Había alcanzado su meta, lograr que lo destinaran a la Brigada Criminal de París, encabezada por el comisario Adamsberg. Estaba satisfecho, pero sorprendido. Reinaba en ese equipo un microclima insólito. Bajo la dirección poco perceptible de su jefe, cada agente dejaba crecer su potencial a su manera, abandonándose a humores y caprichos sin relación alguna con los objetivos establecidos. La Brigada había acumulado resultados indiscutibles, pero Veyrenc seguía siendo muy escéptico. A saber si esa eficacia era el resultado de una estrategia o un fruto caído de la providencia. Providencia que hacía la vista gorda, por ejemplo, al hecho de que Mercadet hubiera instalado cojines en el piso de arriba y durmiera allí varias horas al día, al hecho de que un gato anormal defecara sobre las resmas de papel, de que el comandante Danglard ocultara vino en el armario del sótano, de que hubiera por las mesas documentos que no tenían nada que ver con la investigación, como anuncios inmobiliarios, listas de la compra, artículos de ictiología, reproches privados, prensa geopolítica; todo el espectro de colores del arco iris, por lo poco que llevaba visto en un mes. Ese estado de cosas no parecía molestar a nadie, salvo quizá al teniente Noël, un tipo brutal que no encontraba nadie a su gusto. Y que, ya el segundo día, le había hecho una observación ofensiva sobre su pelo. Veinte años antes, eso lo habría hecho llorar, pero ahora le importaba un bledo, o casi. El teniente Veyrenc se cruzó de brazos y apoyó la cabeza en la pared. Fuerza inasequible enroscada en una materia compacta.
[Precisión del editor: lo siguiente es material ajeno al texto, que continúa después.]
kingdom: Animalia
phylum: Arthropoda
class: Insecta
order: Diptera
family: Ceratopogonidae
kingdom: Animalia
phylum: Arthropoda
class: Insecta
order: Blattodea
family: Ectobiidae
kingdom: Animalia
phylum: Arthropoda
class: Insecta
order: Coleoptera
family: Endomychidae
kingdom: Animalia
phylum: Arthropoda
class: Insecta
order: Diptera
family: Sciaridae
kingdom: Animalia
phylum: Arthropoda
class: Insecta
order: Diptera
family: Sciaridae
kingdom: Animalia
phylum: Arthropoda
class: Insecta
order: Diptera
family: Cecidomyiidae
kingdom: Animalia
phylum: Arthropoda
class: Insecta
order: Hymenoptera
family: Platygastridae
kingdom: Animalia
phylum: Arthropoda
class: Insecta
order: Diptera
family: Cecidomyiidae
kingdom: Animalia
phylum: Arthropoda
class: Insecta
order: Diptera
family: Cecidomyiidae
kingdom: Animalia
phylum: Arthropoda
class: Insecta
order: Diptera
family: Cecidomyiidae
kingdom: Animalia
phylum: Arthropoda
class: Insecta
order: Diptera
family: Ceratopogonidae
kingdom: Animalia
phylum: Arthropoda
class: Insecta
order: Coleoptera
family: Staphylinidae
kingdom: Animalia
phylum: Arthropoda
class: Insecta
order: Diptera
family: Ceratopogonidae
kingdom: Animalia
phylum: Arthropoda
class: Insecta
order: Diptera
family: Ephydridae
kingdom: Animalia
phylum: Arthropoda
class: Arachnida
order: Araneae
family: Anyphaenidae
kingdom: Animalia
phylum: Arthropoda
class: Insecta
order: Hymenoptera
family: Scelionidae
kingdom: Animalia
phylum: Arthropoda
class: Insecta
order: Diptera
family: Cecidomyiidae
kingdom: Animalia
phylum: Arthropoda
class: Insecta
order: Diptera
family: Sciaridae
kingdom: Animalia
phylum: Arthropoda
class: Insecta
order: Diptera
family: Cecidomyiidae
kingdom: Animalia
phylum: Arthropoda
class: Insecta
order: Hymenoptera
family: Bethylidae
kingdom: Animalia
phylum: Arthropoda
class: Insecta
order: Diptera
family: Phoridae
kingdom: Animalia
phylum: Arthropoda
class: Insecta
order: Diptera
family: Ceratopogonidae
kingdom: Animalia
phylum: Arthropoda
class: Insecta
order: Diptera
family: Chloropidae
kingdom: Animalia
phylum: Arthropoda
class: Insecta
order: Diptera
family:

En cuanto al comisario, le había costado identificarlo. De lejos, Adamsberg no parecía gran cosa. Se había cruzado varias veces con ese hombre de poca estatura, cuerpo nervioso y movimientos lentos, rostro de relieves heterogéneos, ropa arrugada y mirada a juego, sin imaginar que se trataba de uno de los elementos con más fama, buena o mala, de la Brigada. Hasta sus ojos parecían no servirle para nada. Veyrenc esperaba una entrevista oficial con él desde el primer día. Pero Adamsberg no se había fijado en el teniente, mecido por algún chapoteo de pensamientos profundos o vacuos. Era posible que pasara un año entero sin que el comisario se diera cuenta de que su equipo contaba con un nuevo miembro.

Los demás agentes, por su parte, no habían dejado escapar la oportunidad de cazar al vuelo la ventaja considerable que suponía la llegada de un Nuevo. Por eso se encontraba escondido en el cuartucho, en el rellano del séptimo piso, ejerciendo una vigilancia aplastante de aburrimiento. Según las normas, deberían haberlo relevado regularmente, y así había sido al principio. Pero luego los relevos habían ido espaciándose, so pretexto de que uno era propenso a la melancolía, otro al sueño, otro a la claustrofobia, a las impaciencias, a las dorsalgias, de modo que ahora era el único en montar guardia, desde la mañana hasta la noche, sentado en una silla de madera.

Veyrenc estiró las piernas como pudo. Ése era el sino de los novatos, y le importaba poco. Con la pila de libros a sus pies, el cenicero de bolsillo en la chaqueta, la vista del cielo por el ventanuco y su estilográfica en estado de uso, casi habría podido vivir feliz allí. Mente en reposo, soledad dominada, objetivo alcanzado.